→ **Passage shown**
—————

Originally published on Get on Board Australia.
This post has been on my mind for some time now as I feel it addresses an important need for aspiring board members.
I have heard so often lately that many bright, capable, high-performing people feel that they have nothing to offer a board.
I agree, that it’s hard to know what value you can bring to a board when you have never been on a board before and you don’t know what they’re looking for. It’s also super awkward to talk so favourably about ourselves.
However, the boardroom is not that mysterious (spoiler alert!) and being a high-functioning, well-contributing director is within many people’s potential.
Boards have done a good job at making themselves appear as though they are secret clubs reserved only for people with certain special skills and abilities. This serves only to keep specific people in power positions and keep high-potential candidates discouraged and afraid to put themselves forward for a board opportunity.
This disappoints me because the people who are disadvantaged at the end of the day are us – the communities in which these organisations serve.
Nonetheless, it’s time to break out of this negative thinking and break into the boardroom.
Let’s start by looking at discovering your key strengths and attributes and defining exactly what you have to offer a board.
A note before we start; consider what you have to offer as not just being about your raw skills and talents, but also in key relationships and/or networks that you have.
Additionally, consider your skills and attributes within the context of how they contribute to the strategic, business, and financial outcomes of a business. This is what most boards look for from candidates.
It’s likely that what you’re doing at work is contributing to these outcomes, but you don’t quite understand or know how to articulate them. I suggest watching this TED talk to better understand this concept.
Are you interested in learning more?
We highly recommend “The 8 Steps to Landing a Board Role” guide. The activities in this guide are designed to build a cohesive approach to help you attain the right board position.
Take some time to answer the following seven questions to start pulling together your list of key skills and attributes that you can bring to a board:
1. What do I inherently know that I am good at?
2. What projects or assignments am I asked to work on?
3. What subjects / areas / topics do people ask for my advice on?
4. What am I good at, that also excites / interests me?
5. What are the significant professional/work achievements that I have made to this point in my career?

—————

Reproduce the board-role article's passage between "Are you interested" and "in my career?", inclusive, and substitute "core strengths and qualities" for "key skills and attributes". The records have no connection to the board-role article.

(Transcribed page contents)
—————

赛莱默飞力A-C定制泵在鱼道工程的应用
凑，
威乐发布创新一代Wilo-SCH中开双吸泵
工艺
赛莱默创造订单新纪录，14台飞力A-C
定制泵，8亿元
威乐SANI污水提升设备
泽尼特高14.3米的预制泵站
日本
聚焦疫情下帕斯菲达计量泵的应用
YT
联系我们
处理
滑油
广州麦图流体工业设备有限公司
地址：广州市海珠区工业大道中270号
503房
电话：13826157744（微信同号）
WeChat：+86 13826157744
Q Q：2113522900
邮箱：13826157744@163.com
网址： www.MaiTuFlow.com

—————

→ **Worked solution**
Are you interested in learning more?
We highly recommend “The 8 Steps to Landing a Board Role” guide. The activities in this guide are designed to build a cohesive approach to help you attain the right board position.
Take some time to answer the following seven questions to start pulling together your list of core strengths and qualities that you can bring to a board:
1. What do I inherently know that I am good at?
2. What projects or assignments am I asked to work on?
3. What subjects / areas / topics do people ask for my advice on?
4. What am I good at, that also excites / interests me?
5. What are the significant professional/work achievements that I have made to this point in my career?